#### 所示记录 ####

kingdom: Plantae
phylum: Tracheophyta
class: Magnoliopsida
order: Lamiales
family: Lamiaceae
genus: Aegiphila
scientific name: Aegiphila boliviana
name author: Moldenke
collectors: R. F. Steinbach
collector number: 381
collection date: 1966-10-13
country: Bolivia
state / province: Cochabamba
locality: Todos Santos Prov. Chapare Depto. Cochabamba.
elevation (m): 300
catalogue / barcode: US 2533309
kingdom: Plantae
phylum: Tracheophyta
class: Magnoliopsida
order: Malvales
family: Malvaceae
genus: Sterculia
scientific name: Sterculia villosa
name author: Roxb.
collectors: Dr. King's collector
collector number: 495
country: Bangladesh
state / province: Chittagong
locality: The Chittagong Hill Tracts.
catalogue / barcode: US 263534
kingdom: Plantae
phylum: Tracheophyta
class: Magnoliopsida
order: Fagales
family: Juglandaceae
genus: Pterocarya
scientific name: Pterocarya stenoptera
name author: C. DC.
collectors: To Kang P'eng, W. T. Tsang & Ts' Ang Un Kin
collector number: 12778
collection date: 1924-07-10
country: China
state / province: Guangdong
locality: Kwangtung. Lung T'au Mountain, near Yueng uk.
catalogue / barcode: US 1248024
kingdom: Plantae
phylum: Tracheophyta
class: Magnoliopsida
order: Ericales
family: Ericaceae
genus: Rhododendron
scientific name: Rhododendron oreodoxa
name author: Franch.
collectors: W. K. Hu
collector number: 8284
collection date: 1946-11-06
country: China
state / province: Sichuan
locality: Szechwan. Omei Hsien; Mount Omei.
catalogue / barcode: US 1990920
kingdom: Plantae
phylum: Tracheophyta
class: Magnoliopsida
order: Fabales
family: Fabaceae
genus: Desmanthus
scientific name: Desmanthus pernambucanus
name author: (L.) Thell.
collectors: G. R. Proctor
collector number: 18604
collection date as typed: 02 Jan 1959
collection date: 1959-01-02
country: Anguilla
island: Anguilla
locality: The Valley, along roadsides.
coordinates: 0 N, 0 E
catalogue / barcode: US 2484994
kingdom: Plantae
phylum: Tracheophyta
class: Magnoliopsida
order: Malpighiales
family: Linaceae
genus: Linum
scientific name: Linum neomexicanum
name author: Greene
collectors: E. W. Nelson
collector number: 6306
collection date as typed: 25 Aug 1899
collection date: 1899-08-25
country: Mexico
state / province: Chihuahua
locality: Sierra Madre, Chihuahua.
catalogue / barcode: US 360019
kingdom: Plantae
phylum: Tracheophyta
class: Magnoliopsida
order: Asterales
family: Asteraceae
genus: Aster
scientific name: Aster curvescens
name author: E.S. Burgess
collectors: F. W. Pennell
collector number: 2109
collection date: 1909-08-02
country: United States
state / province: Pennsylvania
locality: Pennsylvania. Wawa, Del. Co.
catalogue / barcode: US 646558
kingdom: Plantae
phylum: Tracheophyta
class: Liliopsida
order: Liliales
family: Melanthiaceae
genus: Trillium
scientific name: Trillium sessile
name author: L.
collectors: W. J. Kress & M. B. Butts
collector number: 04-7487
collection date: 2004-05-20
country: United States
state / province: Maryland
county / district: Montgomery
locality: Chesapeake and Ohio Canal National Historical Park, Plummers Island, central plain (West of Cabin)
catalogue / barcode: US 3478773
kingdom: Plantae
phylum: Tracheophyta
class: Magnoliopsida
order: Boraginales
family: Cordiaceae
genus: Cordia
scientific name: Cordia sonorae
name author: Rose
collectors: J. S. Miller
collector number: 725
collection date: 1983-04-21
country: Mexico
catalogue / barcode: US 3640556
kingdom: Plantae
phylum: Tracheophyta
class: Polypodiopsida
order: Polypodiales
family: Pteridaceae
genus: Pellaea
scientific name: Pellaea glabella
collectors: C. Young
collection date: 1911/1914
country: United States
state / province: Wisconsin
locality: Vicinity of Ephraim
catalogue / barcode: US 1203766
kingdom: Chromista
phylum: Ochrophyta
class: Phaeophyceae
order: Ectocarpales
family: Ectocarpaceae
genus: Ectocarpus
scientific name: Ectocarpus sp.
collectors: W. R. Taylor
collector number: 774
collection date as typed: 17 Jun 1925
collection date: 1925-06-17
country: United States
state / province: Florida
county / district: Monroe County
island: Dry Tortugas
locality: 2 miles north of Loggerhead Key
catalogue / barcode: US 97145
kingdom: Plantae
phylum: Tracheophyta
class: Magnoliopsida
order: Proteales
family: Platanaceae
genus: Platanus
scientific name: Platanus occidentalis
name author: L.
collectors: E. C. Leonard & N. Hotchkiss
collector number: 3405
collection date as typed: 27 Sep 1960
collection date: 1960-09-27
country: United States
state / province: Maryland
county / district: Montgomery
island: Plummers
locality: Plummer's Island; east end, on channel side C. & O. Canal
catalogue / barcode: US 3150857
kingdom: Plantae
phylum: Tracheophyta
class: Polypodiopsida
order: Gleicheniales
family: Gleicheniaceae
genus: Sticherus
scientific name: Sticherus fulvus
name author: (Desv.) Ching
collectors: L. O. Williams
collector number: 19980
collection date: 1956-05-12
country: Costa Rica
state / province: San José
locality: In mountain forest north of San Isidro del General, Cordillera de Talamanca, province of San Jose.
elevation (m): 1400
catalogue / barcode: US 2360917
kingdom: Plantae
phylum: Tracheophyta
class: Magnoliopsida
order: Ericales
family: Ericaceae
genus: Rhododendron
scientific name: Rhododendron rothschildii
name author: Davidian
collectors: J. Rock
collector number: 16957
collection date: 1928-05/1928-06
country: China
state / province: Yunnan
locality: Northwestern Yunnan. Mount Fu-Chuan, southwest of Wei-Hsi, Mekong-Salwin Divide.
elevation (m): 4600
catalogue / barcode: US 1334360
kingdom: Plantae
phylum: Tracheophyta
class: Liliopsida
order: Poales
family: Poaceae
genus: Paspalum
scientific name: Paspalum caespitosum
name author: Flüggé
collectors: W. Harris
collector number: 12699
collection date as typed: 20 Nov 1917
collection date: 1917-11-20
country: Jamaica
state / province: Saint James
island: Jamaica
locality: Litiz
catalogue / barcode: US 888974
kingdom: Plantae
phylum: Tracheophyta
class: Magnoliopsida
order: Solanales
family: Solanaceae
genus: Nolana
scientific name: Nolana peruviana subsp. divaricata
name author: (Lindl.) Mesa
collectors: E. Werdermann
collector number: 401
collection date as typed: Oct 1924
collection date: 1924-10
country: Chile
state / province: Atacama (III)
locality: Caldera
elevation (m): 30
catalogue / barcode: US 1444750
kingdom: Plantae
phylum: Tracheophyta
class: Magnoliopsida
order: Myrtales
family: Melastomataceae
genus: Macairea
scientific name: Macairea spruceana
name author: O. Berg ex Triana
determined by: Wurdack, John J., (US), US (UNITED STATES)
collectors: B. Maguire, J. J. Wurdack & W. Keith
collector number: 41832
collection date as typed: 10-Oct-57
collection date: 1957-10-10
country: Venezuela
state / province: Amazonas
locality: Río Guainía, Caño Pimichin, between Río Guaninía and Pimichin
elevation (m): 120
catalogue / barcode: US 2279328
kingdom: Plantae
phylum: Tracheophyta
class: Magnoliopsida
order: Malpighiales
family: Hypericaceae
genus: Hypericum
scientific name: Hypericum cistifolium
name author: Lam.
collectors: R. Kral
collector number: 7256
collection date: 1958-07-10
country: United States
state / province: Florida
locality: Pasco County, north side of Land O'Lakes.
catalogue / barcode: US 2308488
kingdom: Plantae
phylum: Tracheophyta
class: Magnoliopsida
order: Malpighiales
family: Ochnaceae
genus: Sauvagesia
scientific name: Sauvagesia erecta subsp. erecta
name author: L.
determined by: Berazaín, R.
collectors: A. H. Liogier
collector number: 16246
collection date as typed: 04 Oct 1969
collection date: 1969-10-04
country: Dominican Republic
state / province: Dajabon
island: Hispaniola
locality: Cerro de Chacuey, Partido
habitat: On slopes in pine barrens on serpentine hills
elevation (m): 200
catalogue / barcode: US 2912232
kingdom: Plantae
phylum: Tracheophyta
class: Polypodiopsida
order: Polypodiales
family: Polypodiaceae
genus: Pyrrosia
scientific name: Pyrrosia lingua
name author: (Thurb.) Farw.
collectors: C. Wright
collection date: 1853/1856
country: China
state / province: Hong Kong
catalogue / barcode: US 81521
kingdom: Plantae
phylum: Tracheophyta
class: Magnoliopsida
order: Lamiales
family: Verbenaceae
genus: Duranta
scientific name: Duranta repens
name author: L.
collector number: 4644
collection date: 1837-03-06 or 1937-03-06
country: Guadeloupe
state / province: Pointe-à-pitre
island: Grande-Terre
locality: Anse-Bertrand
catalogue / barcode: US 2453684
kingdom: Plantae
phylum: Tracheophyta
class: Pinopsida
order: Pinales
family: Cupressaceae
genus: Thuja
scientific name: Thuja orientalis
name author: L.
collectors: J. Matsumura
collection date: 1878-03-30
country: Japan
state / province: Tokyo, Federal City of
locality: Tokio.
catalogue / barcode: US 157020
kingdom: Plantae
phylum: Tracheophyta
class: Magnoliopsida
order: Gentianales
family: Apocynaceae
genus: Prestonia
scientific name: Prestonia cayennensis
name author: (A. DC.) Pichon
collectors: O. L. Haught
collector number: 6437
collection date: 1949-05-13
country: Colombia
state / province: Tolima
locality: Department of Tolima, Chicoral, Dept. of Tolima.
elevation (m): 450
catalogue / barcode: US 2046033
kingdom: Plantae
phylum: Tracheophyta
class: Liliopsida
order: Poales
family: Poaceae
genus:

####

任务说明
修改从含有“order: Gleicheniales”的一行到含有“elevation (m): 1400”的一行（首尾两行都算在内）：把其中的“locality”换成“site”，其余一字不改，只写出这几行。

问题解答
order: Gleicheniales
family: Gleicheniaceae
genus: Sticherus
scientific name: Sticherus fulvus
name author: (Desv.) Ching
collectors: L. O. Williams
collector number: 19980
collection date: 1956-05-12
country: Costa Rica
state / province: San José
site: In mountain forest north of San Isidro del General, Cordillera de Talamanca, province of San Jose.
elevation (m): 1400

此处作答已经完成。